Google search is a platform that connects web publishers with internet browsers. Part of that connection includes Google’s page rank algorithm which determines the order in which a website is displayed for a user’s search results. However, because websites don’t pay Google to be included in Google’s search results, it’s more difficult to lay out in legal terms the business relationship between Google and web page creators.
Two of the most famous examples of page rank abuse are Yelp and TripAdvisor: niche search providers that once dominated restaurant and travel search. Both websites were disadvantaged by Google when it changed its search algorithm to make its own local content the #1 spot. In 2011, Yelp filed an antitrust complaint against Google and testified before the Senate alleging that Google copied Yelp’s content in addition to unfairly manipulating the search results. Troubling for Google, the FTC already investigated this in 2015 and can hand over its findings to the DOJ, creating an extensive record of Google’s search manipulation practices. Like Amazon, Google’s alleged abuse of the page rank algorithm forces websites to buy advertising on Google to continue to appear at the top of the search page.

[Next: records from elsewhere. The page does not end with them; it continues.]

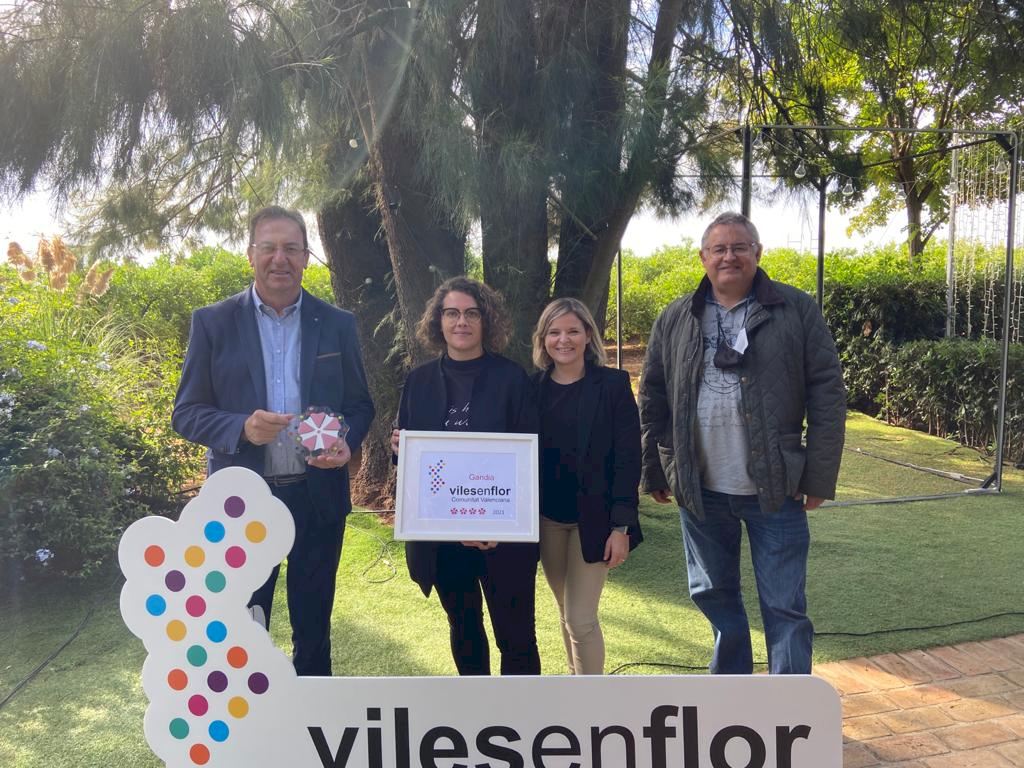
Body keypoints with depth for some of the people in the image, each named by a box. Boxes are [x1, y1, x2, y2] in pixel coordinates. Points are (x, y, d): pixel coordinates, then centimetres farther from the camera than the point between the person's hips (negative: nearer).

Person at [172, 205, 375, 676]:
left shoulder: (337, 325, 3)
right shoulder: (213, 323, -2)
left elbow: (360, 404, 8)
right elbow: (186, 413, -2)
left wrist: (346, 442, -14)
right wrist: (241, 428, -22)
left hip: (319, 496, 2)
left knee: (313, 627, 17)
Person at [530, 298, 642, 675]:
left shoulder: (613, 384, -7)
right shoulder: (533, 387, 2)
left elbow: (628, 458, -9)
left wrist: (621, 525, -14)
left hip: (593, 517, -3)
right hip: (546, 518, 4)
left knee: (581, 618, -5)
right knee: (567, 615, 15)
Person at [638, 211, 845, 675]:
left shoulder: (796, 310, -3)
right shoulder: (675, 320, 5)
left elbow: (827, 396, -5)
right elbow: (652, 402, 7)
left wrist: (819, 476, -8)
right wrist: (653, 472, 5)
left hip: (775, 487, -3)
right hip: (700, 488, 3)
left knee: (785, 607, 3)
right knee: (715, 597, 17)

Lastly, YouTube is the most clear cut from a legal standpoint. YouTube charges a fee of 45% on creators who make ad revenue on the platform. To YouTube’s credit, they haven’t increased this fee so they haven’t violated antitrust law in the sense of raising prices on the customer. Instead, YouTube is under fire for its “demonetization policies” where creators with millions of followers are stripped from earning any revenue at all for violating YouTube’s policies, which change every few months. There are countless creators, on both ends of the political spectrum, who are very vocal about how YouTube enforces its policies and disagree with YouTube’s role as sole policy creator and enforcer. This is another example where the FTC could add oversight and create rules that regulate when a creator can be demonetized or not.
It’s unlikely that Amazon or Google will be broken up as a result of these probes. There are many regulations that could be put in place to address these anti-competitive practices. For example, Google could be forced to adhere to a core set of rules with its own products that prohibits it from manipulating search results. Greater transparency into how Amazon operates on its own marketplace could empower third-party sellers to bring forth anti-competitive cases.
Regardless of how the DOJ and FTC proceed with these cases, don’t expect this to be quick. Microsoft’s antitrust case in the 1990s and early 2000s took 12 years from the launch of the FTC’s investigation to the settlement approved by the court in 2002. As a result of that lengthy probe, Microsoft adjusted many of its monopolistic practices and in the future was more cautious before deploying aggressive, anti-competitive practices. Ultimately, Microsoft wasn’t broken up (just barely), but the FTC still changed Microsoft’s behavior and extracted a settlement. Today, Microsoft has a valuation of over $1 trillion.